Le premier représentant du ministère de l'Agriculture a les yeux bleus. Il est jeune, a de petites lunettes rondes, il devait être étudiant il y a encore peu de temps. Malgré sa jeunesse, il donne une remarquable impression de sérieux. Toute la matinée il prendra des notes, parfois aux moments les plus inattendus. Il s'agit manifestement d'un chef, ou du moins d'un futur chef.

Le second représentant du ministère est un homme d'âge moyen, avec un collier de barbe, comme les précepteurs sévères du Club des Cinq. Il semble exercer un grand ascendant sur Catherine Lechardoy, qui est assise à ses côtés. C'est un théoricien. Toutes ses interventions seront autant de rappels à l'ordre concernant l'importance de la méthodologie et, plus généralement, d'une réflexion préalable à l'action. En l'occurrence je ne vois pas pourquoi: le logiciel est déjà acheté, il n'y a plus besoin de réfléchir, mais je m'abstiens de le dire. Je sens immédiatement qu'il ne m'aime pas.
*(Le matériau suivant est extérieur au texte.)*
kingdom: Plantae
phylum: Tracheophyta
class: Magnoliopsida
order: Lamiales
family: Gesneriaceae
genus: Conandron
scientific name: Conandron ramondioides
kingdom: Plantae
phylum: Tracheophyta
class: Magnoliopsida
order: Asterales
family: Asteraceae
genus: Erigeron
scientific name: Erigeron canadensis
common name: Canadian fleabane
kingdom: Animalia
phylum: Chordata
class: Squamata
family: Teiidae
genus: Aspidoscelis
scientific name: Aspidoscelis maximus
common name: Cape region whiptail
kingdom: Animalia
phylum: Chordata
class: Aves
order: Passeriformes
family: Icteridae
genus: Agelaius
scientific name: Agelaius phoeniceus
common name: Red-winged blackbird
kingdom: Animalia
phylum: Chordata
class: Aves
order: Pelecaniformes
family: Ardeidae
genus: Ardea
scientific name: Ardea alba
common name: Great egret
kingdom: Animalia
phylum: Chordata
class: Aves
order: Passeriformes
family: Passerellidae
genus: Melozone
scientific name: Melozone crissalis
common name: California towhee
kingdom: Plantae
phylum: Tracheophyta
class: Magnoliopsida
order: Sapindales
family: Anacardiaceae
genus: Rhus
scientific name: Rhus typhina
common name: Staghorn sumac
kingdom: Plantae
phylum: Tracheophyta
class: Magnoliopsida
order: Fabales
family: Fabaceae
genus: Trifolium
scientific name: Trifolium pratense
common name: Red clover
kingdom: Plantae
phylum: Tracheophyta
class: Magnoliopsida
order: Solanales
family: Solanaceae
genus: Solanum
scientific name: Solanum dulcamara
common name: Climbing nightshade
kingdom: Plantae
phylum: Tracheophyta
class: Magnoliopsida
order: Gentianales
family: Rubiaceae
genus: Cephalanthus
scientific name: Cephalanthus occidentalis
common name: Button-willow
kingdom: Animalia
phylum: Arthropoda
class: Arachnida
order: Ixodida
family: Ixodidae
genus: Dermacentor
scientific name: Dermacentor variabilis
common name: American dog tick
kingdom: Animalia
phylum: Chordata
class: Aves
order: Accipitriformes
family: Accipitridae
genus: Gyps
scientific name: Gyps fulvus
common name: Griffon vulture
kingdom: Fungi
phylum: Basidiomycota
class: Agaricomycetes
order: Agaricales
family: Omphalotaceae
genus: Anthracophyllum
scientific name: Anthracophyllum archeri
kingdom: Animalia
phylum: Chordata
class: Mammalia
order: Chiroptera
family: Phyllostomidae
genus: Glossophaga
Comment gagner son amour? Je décide qu'à plusieurs reprises dans la matinée j'appuierai ses interventions avec une expression d'admiration un peu bête, comme s'il venait soudain de me révéler d'étonnantes perspectives, pleines de sagesse et d'ampleur. Il devrait normalement en conclure que je suis un garçon plein de bonne volonté, prêt à m'engager sous ses ordres dans la direction juste.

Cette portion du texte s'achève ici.